> _記述課題_: 次の各行の「take a look at」をすべて「check」に差し替え、ほかの部分はそのままにして書き直しなさい。画像は答えに含めないこと。

------------------------------

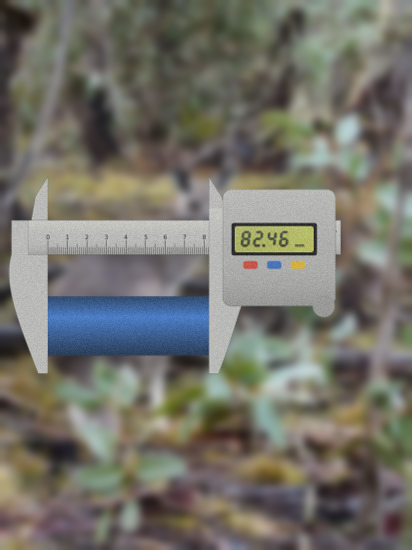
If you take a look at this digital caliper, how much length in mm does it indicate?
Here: 82.46 mm
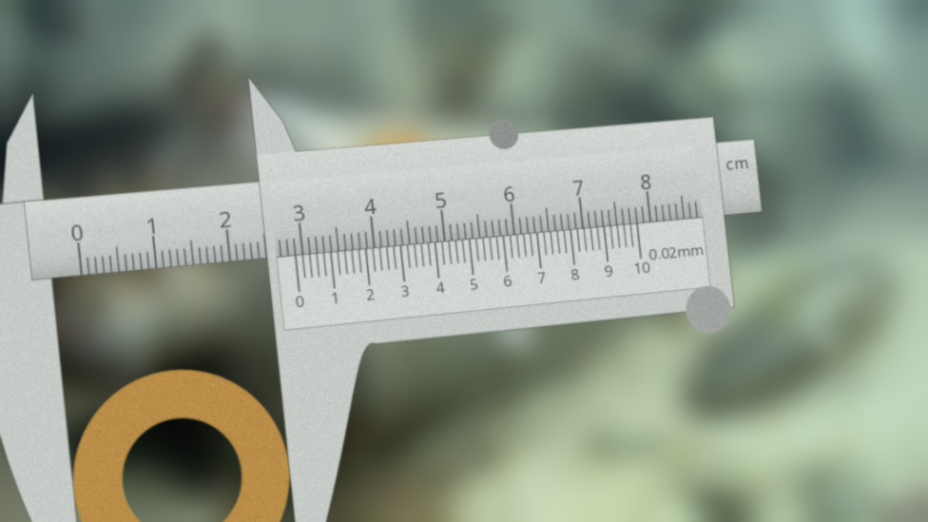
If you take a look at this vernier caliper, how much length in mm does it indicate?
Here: 29.0 mm
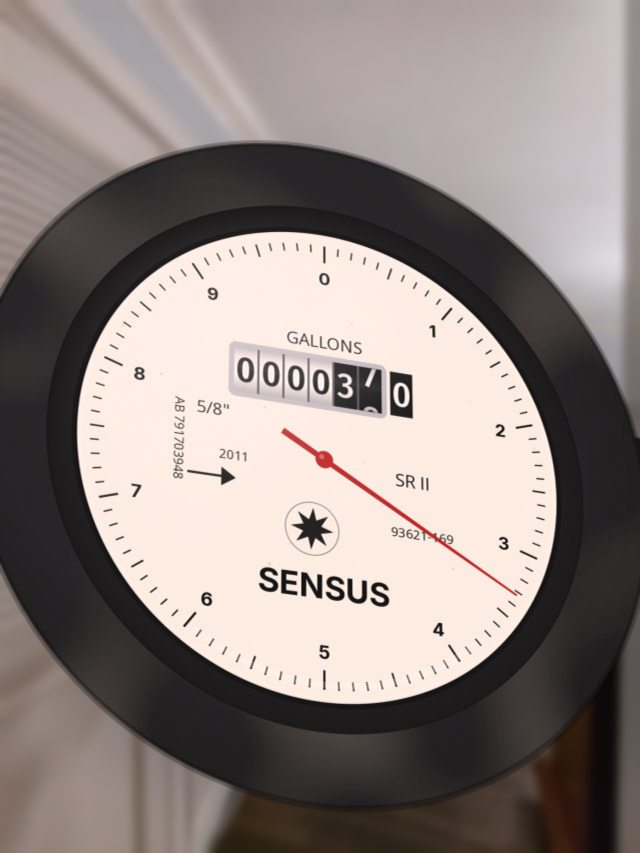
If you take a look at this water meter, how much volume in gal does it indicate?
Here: 373.3 gal
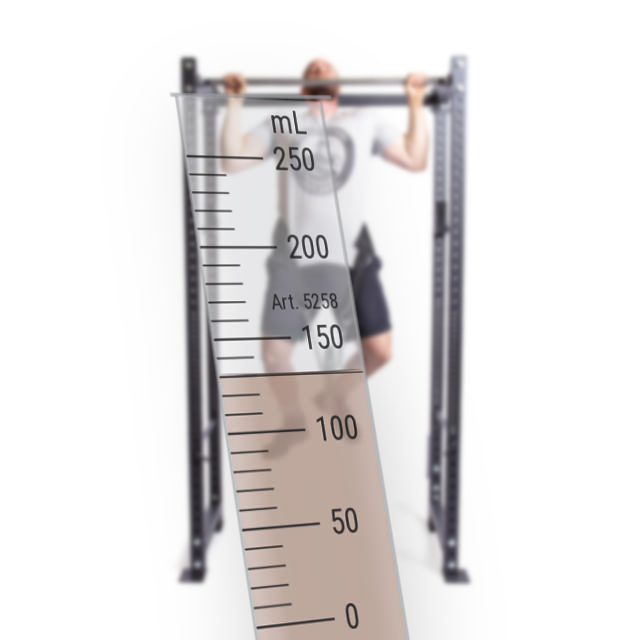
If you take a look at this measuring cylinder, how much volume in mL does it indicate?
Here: 130 mL
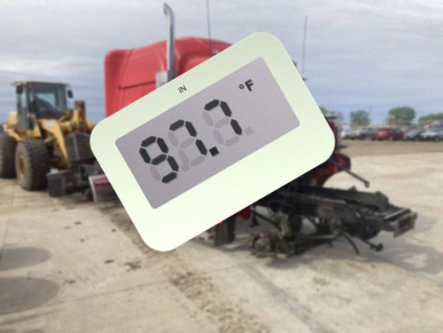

------------------------------

> _記述解答_:
If you check this digital caliper, how much length in mm does it indicate?
Here: 82.46 mm
If you check this vernier caliper, how much length in mm does it indicate?
Here: 29.0 mm
If you check this water meter, how much volume in gal does it indicate?
Here: 373.3 gal
If you check this measuring cylinder, how much volume in mL does it indicate?
Here: 130 mL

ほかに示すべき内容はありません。